That’s the Hickenlooper his friends know and love. It’s the boss his communications staff has come to expect. And it’s the prospective presidential candidate that skeptics aren’t sure can survive the street fight of a Democratic primary.
Hickenlooper’s name never rolls off the tongue, particularly not the wagging ones of Washington’s political circles. But with his launch Monday of a federal political-action committee, Giddy Up PAC, and as he hits the stump for fellow Democrats in Florida and Georgia, the unconventional second-term swing-state governor is finally ready to go national.
A pro-business social liberal with 15 years of executive experience and consistently high job-approval ratings is set to test whether his pragmatic profile has resonance beyond Colorado’s peaks and prairies.
If anything, he’s the antithesis of the tough-talking real-estate magnate who shocked the political world in 2016 with a simple four-word tagline and slim pluralities in key Rust Belt states. It’s hard to know what primary or general-election voters will want in 2020. But after four years of Donald Trump, why not “Hick”? Stranger things have happened.
He’s got a story to tell. Plenty of them, in fact.
Two days later, he is just outside the door to his office, showing off a photo of a massive trout he’d caught Sunday to a few staffers. We step inside and he tells me to sit at the head of a long conference table at the far end of the room. It’s clear Hickenlooper has spent a lot of time examining his interesting life, which pre-politics included stints restoring old buildings and warehouse districts, owning a brewpub, and working as an oil-and-gas geologist, which is what originally brought him to Colorado.
His 2016 memoir, The Opposite of Woe: My Life in Beer and Politics, includes surprisingly revealing details of loves lost and the effect of his father dying when he was 8 years old while growing up on the Main Line outside Philadelphia.

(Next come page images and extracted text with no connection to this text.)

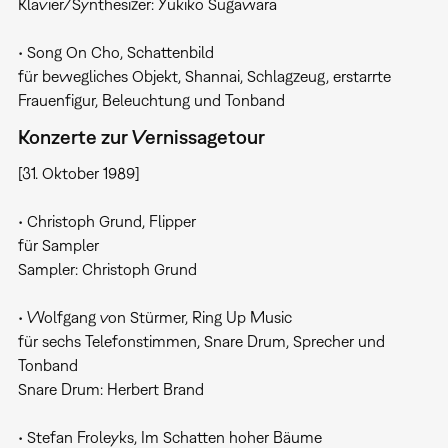
Klavier/Synthesizer: Yukiko Sugawara
• Song On Cho, Schattenbild
für bewegliches Objekt, Shannai, Schlagzeug, erstarrte
Frauenfigur, Beleuchtung und Tonband
Konzerte zur Vernissagetour
[31. Oktober 1989]
• Christoph Grund, Flipper
für Sampler
Sampler: Christoph Grund
• Wolfgang von Stürmer, Ring Up Music
für sechs Telefonstimmen, Snare Drum, Sprecher und
Tonband
Snare Drum: Herbert Brand
• Stefan Froleyks, Im Schatten hoher Bäume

With just a few months left in office, I asked him what’s next, since his political ambitions are one of the worst kept secrets in Colorado. His answers are not linear.
He begins telling me how he prioritizes his time transitioning from the governor’s mansion to a possible presidential bid, then segues to a scene a day earlier at a purifying, ancient “sweat lodge” with a shaman from the Cheyenne tribe and a New York hedge-fund guy he’d fly-fished with that morning who’s spent millions on conservation efforts along Colorado’s Blue River and Highway 9. Someone in the lodge asked Hickenlooper to list his top three accomplishments in office, but Hickenlooper never tells me what they are, saying he related the story because it reminded him how much more he wants to do in his remaining four months.
“If I’m serious about running for president—really giving it the thought it needs and talking to the right people and building up a network of people who would aggressively support a moderate, someone in the present politics that’s somewhat of a long shot—I’ve got to do two jobs simultaneously,” he said. “Plus, I’ve got a 16-year-old son who’s not undemanding, to use a double negative.”